# Fraternal greetings from a displaced Texas Mason in Wyoming



## AndyMac67 (May 16, 2010)

Howdy folks - 

As the thread title suggests, I am currently a displaced Texas Mason from Sul Ross Lodge #1300 in College Station, TX, currently living under the jurisdiction of the Grand Lodge of Wyoming.  

I consider it a testament to my home lodge in Texas and to Freemasonry in Texas in general that, having only been a Master Mason for a year and a half, and a Mason in Wyoming for a year and a half, I am already Junior Warden of Riverton Lodge #26 in Riverton, Wyoming, and have been appointed to a Grand Lodge of Wyoming office as Education Councilor for Central Wyoming.

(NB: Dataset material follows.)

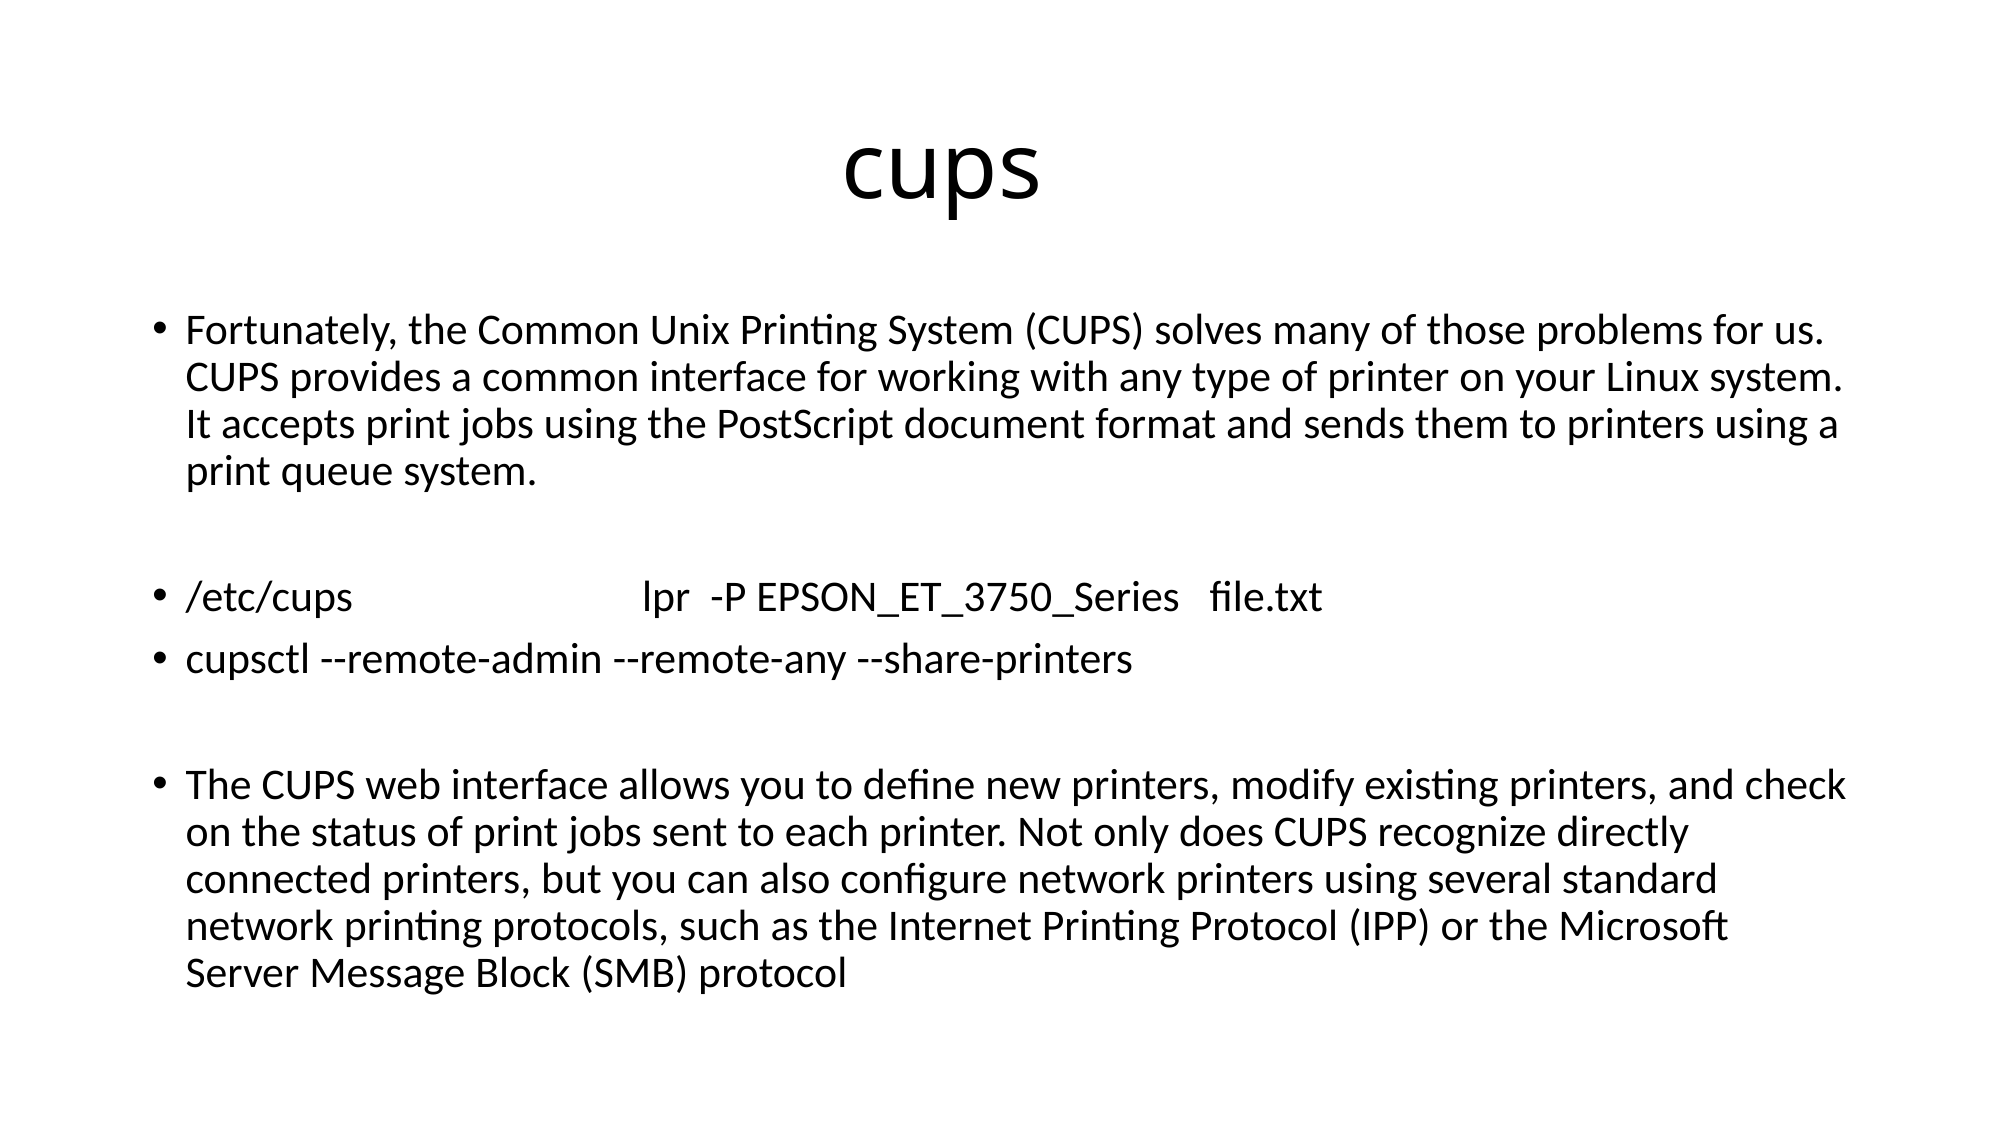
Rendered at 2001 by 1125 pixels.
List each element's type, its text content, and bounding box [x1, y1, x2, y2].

title cups [137, 59, 1863, 278]
list Fortunately, the Common Unix Printing System (CUPS) solves many of those problems for us. CUPS provides a common interface for working with any type of printer on your Linux system. It accepts print jobs using the PostScript document format and sends them to printers using a print queue system. /etc/cups lpr -P EPSON_ET_3750_Series file.txt cupsctl --remote-admin --remote-any --share-printers The CUPS web interface allows you to define new printers, modify existing printers, and check on the status of print jobs sent to each printer. Not only does CUPS recognize directly connected printers, but you can also configure network printers using several standard network printing protocols, such as the Internet Printing Protocol (IPP) or the Microsoft Server Message Block (SMB) protocol [137, 299, 1863, 1014]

I look forward to many an enlightening discussion here, as well as finding ideas and tidbits of Masonic Education that I can use to further the craft up here in The Cowboy State.

Fraternally,
- Andy McNeel
  Riverton, WY


----------



## Blake Bowden (May 16, 2010)

Glad to have you Brother McNeel!


----------



## JTM (May 17, 2010)

i know this guy


----------



## Bro. Stewart P.M. (May 17, 2010)

Welcome Brother Andy!


----------



## Casey (May 26, 2010)

Welcome brother!


----------